第74章 番外八
陸紹越英俊的臉龐看着毫無波瀾。
夏悠悠頓時有種難以言喻的委屈感, 她可是第一次如此走心地想要讨好一下他,這男人竟然連一點反應都沒有?
她又自以為很可愛地擺弄了一下自己的兩只爪子, 捏着嗓音叫了兩聲:“喵喵。”
既然給配了尾巴跟耳朵, 爪子竟然沒有, 差評。
陸紹越在門口站了幾秒, 握着門把的手背青筋明顯, 他幽沉的雙目緊盯着眼前這只“小貓咪”, 聲線低啞地發問:“這便是你的驚喜?”
夏悠悠低垂眉眼看了一下自己的裝扮, 難道不驚喜?
既可愛又魅惑, 連她自己都着迷地想上了,他就這樣一幅寡淡冷清的面容?
晚餐前還急色得像是一個月沒喂飽他一樣, 現在這麽冷靜了?
夏悠悠輕蹙眉頭, 該不會她精心準備的驚喜沒有絲毫作用吧?
他也太沒情趣了吧?
夏悠悠精致的臉龐微沉, 沒勁, 虧她還以為能看見他又驚又色的樣子。
即便是跪在柔軟的大床上, 她也覺得膝蓋難受得慌, 要不是為了取悅讨好他, 她何必找罪受?
“不玩了。

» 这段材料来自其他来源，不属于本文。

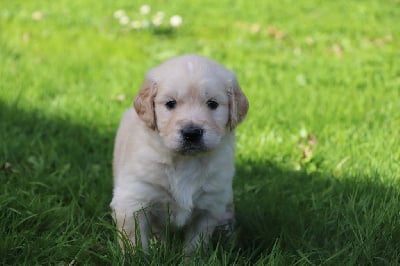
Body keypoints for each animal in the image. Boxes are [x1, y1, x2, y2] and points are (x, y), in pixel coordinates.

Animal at [109, 53, 247, 254]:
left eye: (212, 104)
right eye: (170, 103)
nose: (192, 133)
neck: (185, 161)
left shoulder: (209, 206)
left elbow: (196, 244)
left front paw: (192, 258)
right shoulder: (134, 199)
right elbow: (134, 242)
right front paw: (137, 256)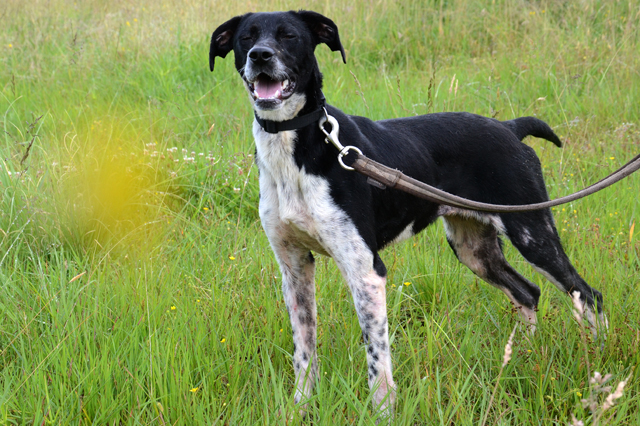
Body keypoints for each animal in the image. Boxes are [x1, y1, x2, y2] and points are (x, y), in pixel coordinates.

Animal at [209, 9, 604, 416]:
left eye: (289, 35)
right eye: (246, 37)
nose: (260, 56)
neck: (299, 147)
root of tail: (509, 128)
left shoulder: (366, 271)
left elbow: (377, 358)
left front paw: (382, 412)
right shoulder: (294, 267)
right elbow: (304, 352)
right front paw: (300, 408)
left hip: (532, 231)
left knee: (586, 294)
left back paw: (597, 359)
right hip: (474, 248)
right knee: (528, 292)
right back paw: (523, 356)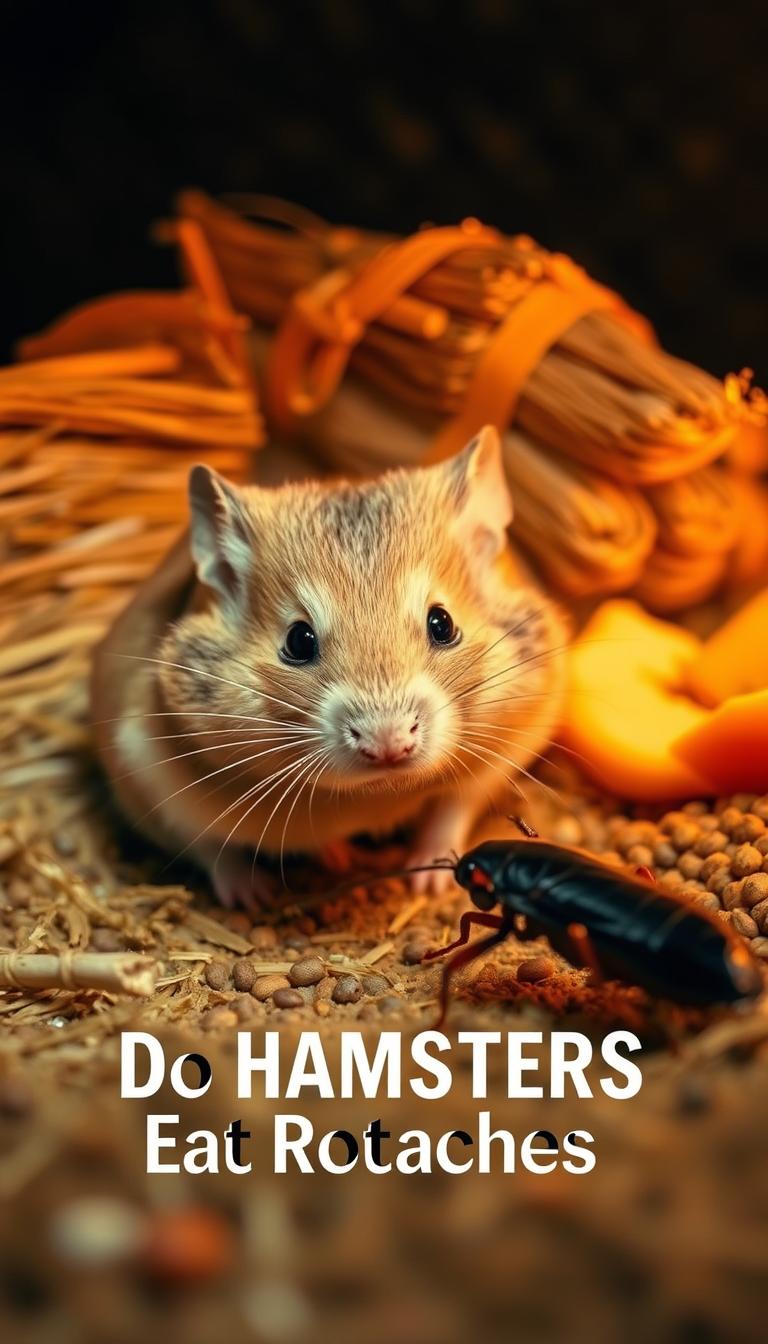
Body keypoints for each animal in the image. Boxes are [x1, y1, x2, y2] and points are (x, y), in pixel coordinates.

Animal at [91, 427, 568, 907]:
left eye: (443, 623)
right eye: (298, 641)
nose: (389, 745)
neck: (376, 792)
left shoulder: (503, 753)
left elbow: (449, 812)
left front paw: (427, 885)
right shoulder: (150, 775)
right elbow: (216, 847)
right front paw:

”夏悠悠沒好氣地揮了揮手,姿态豪放地躺在了床上。
陸紹越用腳将房門給甩上, 突兀的聲音讓安靜的別墅宛若經歷了一遭強烈震動。
夏悠悠條件反射地看了一眼, 就見陸紹越那骨節分明的手停留在第二顆紐扣上, 面容依舊沉穩內斂,可是那雙深邃的眼睛流淌着一股炙熱。
原來不是沒有反應啊。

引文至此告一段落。